> [Prompt]: Pull out every line of the rows below that contains the string "latitude", treating uppercase and lowercase letters as different.

> [Rows excerpted from a collection]:
○ ○ ○ ○

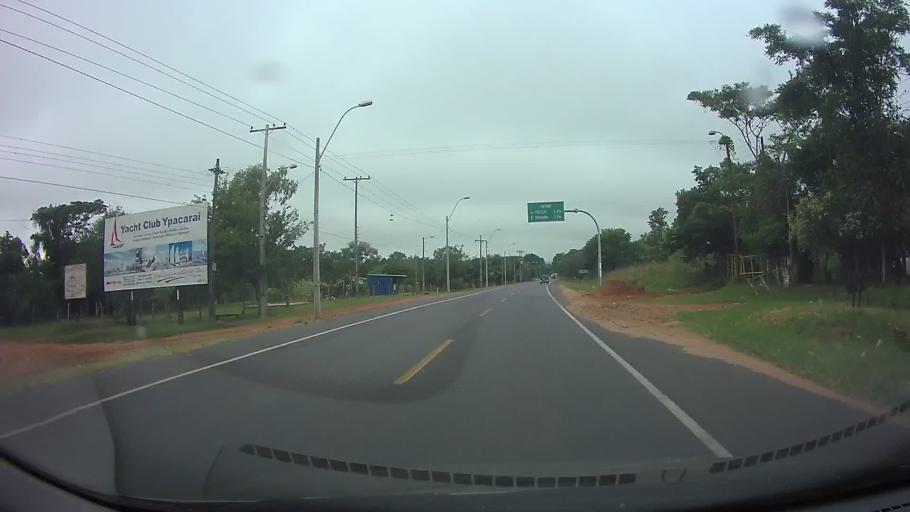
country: PY
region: Central
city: Itaugua
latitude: -25.3474
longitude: -57.3388
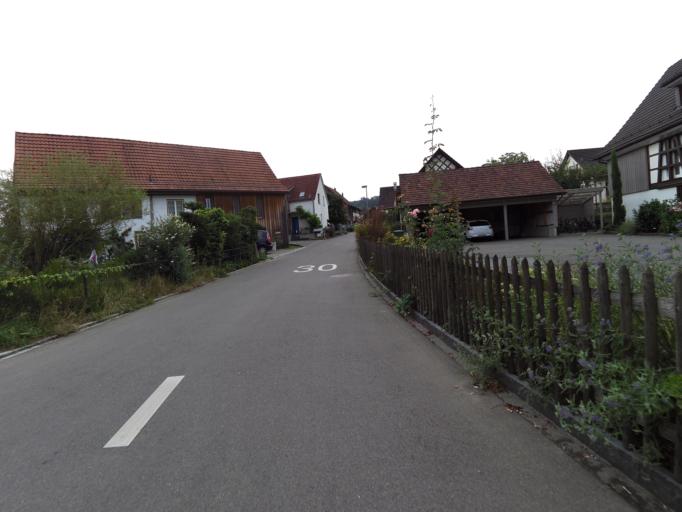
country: CH
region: Thurgau
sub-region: Kreuzlingen District
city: Tagerwilen
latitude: 47.6538
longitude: 9.1366
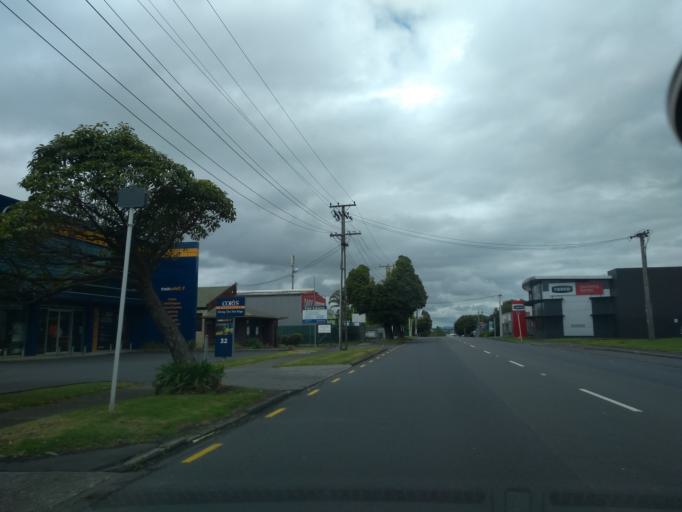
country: NZ
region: Auckland
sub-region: Auckland
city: Tamaki
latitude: -36.9150
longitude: 174.8164
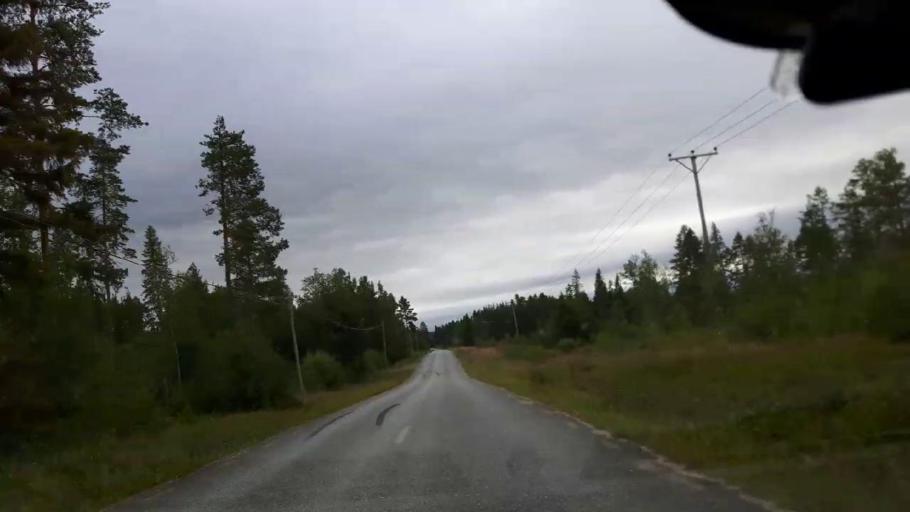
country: SE
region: Jaemtland
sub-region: Braecke Kommun
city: Braecke
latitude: 62.8838
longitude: 15.6188
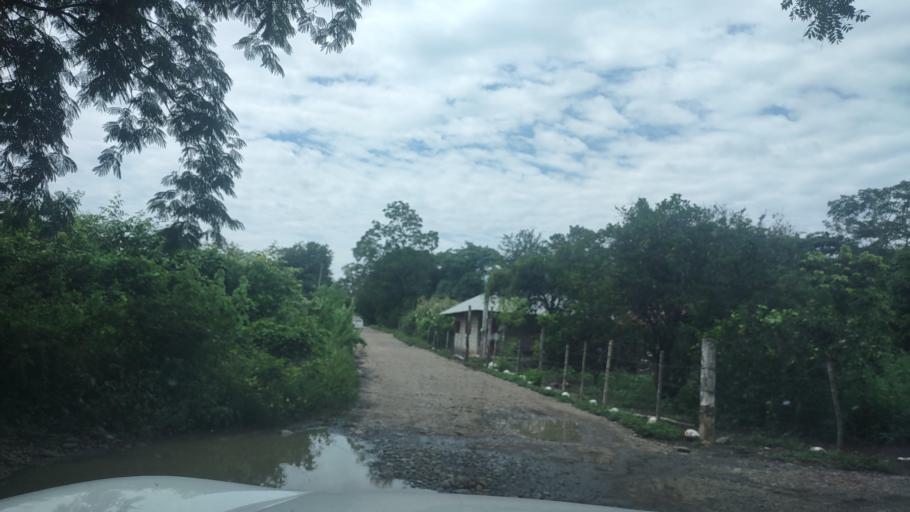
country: MX
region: Veracruz
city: Tepetzintla
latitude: 21.0465
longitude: -97.9994
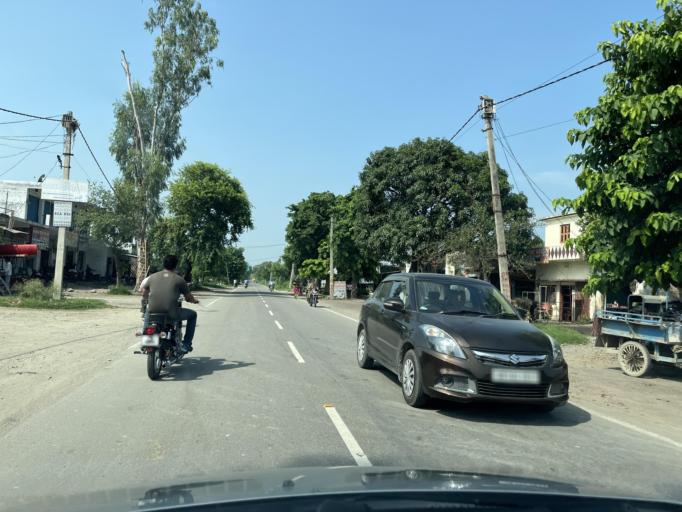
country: IN
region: Uttarakhand
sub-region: Udham Singh Nagar
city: Bazpur
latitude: 29.2045
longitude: 79.2085
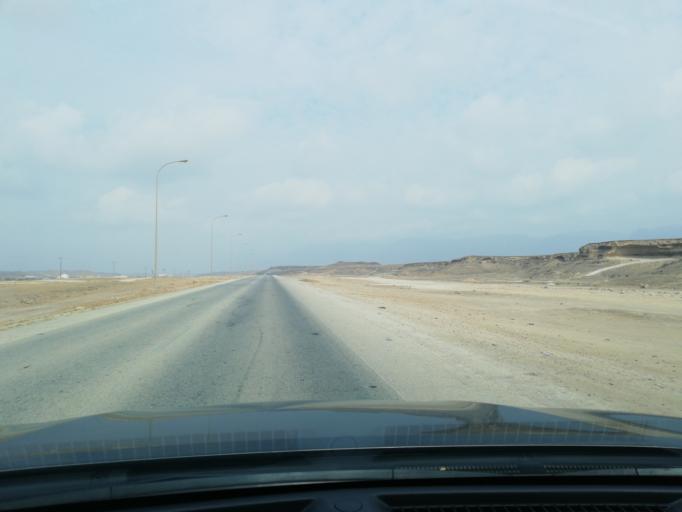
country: OM
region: Zufar
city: Salalah
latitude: 16.9545
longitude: 53.9168
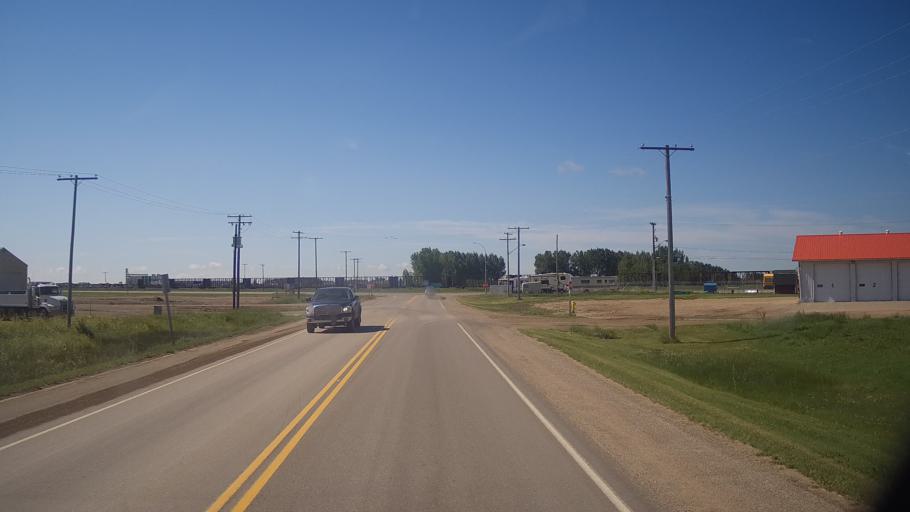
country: CA
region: Saskatchewan
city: Watrous
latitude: 51.6676
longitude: -105.4516
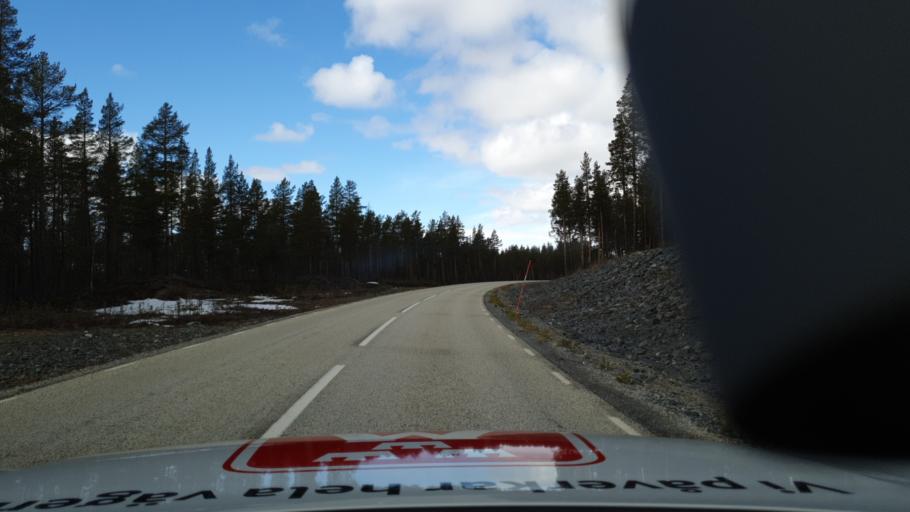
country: SE
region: Jaemtland
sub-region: Are Kommun
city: Jarpen
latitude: 62.8376
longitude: 13.4167
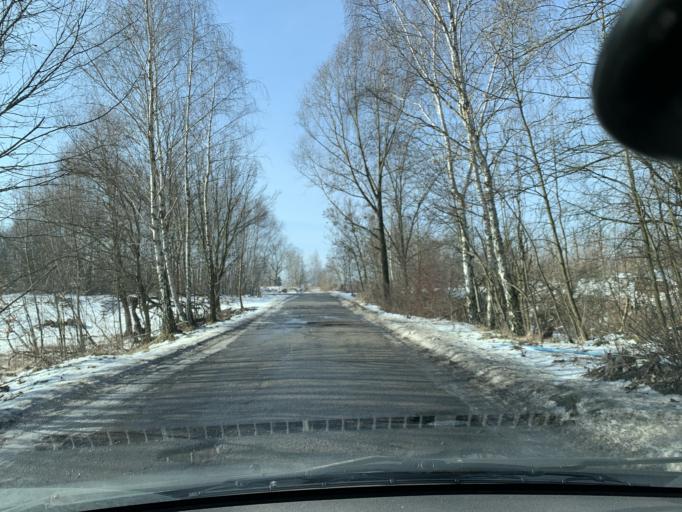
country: PL
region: Silesian Voivodeship
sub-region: Powiat tarnogorski
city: Radzionkow
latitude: 50.3666
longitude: 18.8831
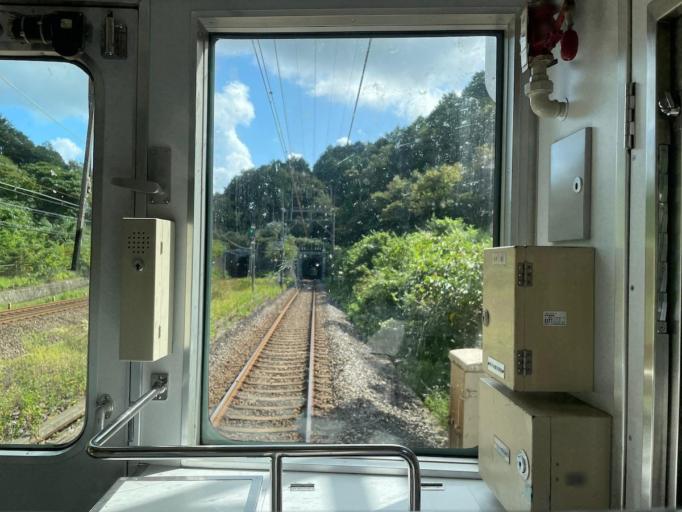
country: JP
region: Mie
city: Toba
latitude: 34.4751
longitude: 136.8004
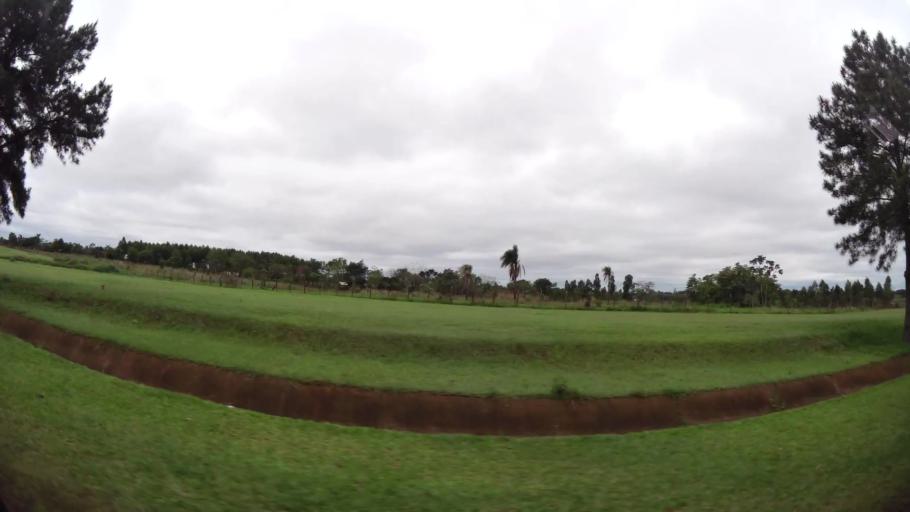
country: PY
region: Alto Parana
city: Colonia Yguazu
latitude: -25.4768
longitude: -54.8606
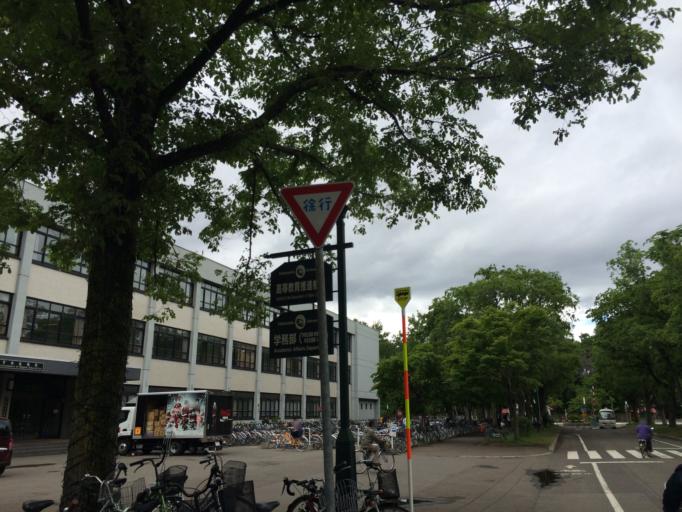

○ ○ ○ ○

> [Finished task]:
latitude: -25.3474
latitude: 47.6538
latitude: -36.9150
latitude: 62.8838
latitude: 21.0465
latitude: 29.2045
latitude: 16.9545
latitude: 51.6676
latitude: 62.8376
latitude: 50.3666
latitude: 34.4751
latitude: -25.4768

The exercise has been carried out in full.